At root, it’s about the coronavirus pandemic. Lukashenko’s approach to the coronavirus has shown Belarusians how little their president cares for their safety and well-being. He is one of the only leaders on earth to openly call the coronavirus a hoax and refuse to take any measures to protect his citizens. He didn’t close schools or stores or cancel sporting events. He didn’t impose stay-at-home orders or require people to social distance. Instead, he recommended people drink more vodka and go to the sauna more often if they wanted to avoid getting sick. While even Putin was compelled to cancel a hugely significant and symbolic parade to celebrate the 75th anniversary of V-E Day in Moscow on May 9, Lukashenko did the opposite. The parade in Belarus went on as planned, with the president saying that nothing could keep the Belarusian people from celebrating their history, not even the risk of a virus that was quietly and quickly spreading through the country.

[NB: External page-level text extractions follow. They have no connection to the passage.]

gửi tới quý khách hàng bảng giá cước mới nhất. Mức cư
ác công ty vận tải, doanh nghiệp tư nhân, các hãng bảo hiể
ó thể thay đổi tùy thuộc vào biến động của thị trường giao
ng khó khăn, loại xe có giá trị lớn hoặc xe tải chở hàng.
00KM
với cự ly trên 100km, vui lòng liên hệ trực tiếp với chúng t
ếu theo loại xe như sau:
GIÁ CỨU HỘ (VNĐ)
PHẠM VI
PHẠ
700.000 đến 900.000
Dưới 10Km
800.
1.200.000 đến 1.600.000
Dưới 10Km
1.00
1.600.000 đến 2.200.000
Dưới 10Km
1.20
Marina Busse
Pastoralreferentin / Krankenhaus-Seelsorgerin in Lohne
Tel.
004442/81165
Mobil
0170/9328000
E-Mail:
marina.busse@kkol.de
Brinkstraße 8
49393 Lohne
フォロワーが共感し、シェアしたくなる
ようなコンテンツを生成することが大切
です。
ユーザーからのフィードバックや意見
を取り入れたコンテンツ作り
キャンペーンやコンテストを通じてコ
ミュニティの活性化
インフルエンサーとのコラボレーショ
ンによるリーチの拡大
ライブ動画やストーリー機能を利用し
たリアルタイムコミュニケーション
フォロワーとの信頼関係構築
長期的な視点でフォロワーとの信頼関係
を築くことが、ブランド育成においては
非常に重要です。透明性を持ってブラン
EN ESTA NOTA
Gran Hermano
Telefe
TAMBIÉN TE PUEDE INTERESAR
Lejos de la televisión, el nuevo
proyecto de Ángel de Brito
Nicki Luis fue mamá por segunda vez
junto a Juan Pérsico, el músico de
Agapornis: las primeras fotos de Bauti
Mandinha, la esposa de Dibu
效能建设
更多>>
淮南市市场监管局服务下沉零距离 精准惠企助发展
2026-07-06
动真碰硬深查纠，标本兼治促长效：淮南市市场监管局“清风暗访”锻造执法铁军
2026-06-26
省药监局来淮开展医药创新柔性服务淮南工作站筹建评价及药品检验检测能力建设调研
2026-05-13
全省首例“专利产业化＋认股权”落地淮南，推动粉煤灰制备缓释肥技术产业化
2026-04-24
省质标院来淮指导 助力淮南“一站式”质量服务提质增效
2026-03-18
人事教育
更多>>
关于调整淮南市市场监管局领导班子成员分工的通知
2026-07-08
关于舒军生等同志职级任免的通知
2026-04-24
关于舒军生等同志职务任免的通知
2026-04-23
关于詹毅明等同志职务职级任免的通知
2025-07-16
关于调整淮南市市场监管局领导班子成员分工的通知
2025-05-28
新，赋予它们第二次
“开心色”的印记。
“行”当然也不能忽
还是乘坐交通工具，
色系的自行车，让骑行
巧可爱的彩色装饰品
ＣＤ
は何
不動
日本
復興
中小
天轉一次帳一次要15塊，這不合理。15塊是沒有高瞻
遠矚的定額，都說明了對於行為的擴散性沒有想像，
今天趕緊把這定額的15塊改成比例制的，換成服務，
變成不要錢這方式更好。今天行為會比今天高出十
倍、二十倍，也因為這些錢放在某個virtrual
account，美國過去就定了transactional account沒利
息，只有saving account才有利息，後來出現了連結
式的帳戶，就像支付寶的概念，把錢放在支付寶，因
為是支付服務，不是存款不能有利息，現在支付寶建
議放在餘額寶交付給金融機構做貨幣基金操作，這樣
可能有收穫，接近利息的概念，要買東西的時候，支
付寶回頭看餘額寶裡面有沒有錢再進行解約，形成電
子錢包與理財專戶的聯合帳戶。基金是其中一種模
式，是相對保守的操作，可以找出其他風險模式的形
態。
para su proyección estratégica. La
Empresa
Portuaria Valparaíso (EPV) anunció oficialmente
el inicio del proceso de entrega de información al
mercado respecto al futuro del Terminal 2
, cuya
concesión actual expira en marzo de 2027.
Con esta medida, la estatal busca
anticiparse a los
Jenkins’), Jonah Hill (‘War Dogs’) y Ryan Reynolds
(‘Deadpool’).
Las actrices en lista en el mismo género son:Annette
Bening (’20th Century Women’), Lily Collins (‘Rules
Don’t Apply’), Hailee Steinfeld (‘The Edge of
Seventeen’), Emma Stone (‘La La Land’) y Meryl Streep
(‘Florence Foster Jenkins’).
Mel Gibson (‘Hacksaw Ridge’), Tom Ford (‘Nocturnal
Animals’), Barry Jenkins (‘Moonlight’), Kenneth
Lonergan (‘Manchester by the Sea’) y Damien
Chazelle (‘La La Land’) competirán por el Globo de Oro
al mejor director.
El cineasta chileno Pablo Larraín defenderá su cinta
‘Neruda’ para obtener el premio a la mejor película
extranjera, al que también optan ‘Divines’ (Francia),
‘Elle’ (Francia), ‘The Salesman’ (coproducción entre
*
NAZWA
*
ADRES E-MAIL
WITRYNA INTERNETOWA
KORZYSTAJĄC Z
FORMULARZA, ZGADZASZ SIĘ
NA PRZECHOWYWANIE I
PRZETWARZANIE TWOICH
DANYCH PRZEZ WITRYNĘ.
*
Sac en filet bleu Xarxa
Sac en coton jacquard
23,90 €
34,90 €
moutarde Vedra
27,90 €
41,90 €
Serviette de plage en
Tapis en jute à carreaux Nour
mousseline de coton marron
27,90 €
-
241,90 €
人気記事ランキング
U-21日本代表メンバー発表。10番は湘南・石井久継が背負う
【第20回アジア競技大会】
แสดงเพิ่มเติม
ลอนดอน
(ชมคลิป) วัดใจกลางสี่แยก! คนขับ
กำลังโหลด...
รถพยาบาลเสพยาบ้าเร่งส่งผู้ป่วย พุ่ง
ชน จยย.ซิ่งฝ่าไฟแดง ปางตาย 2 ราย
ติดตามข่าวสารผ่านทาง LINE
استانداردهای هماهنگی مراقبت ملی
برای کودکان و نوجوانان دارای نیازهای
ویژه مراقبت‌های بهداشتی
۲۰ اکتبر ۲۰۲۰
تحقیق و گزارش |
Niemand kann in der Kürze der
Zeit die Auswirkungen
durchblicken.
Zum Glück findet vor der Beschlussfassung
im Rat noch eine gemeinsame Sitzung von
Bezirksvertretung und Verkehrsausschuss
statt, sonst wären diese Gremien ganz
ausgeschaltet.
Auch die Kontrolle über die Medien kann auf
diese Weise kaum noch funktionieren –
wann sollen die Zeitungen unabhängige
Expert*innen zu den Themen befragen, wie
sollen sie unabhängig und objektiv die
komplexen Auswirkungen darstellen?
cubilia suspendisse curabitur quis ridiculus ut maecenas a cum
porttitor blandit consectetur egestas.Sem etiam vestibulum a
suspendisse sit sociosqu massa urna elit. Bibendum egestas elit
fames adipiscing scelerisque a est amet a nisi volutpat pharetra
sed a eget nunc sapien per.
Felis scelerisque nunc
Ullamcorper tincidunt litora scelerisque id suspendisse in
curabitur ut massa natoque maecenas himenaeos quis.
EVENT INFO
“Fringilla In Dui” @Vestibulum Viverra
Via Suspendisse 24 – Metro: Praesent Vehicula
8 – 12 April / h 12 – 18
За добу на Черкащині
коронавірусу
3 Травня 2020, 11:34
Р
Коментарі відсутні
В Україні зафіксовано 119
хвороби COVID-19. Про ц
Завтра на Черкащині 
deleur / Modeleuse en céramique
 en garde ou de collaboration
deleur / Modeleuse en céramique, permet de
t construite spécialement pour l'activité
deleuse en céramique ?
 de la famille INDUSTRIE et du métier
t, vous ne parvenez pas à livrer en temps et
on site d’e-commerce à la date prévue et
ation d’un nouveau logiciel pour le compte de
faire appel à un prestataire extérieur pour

The fear of the virus spreading has made donning a mask in public normal, and this has helped make protests visible in Belarus. The ability of Belarusians to wear masks and gather in public, which was previously banned because the government didn’t want protesters to hide their faces, has given them the ability to be anonymous and engage in political discourse never before available to them without fear of reprisal for the first time ever. They are taking to the streets, are standing in lines longer than a half-mile for two to three hours to register alternative candidates on the presidential ballot, and are emboldened by new cries to remove Lukashenko and “Stop the cockroach.”
But the thing about cockroaches, as everyone knows, is that they’re survivors. Without a doubt, this is a turning point in Belarusian presidential politics. Lukashenko will win another term. But there is finally a real and even likely chance that this will be his last term—that this pandemic has not only given Belarusians a glimpse into the realities of the regime that has led them for 26 years, but has also shown them that a new path forward is possible.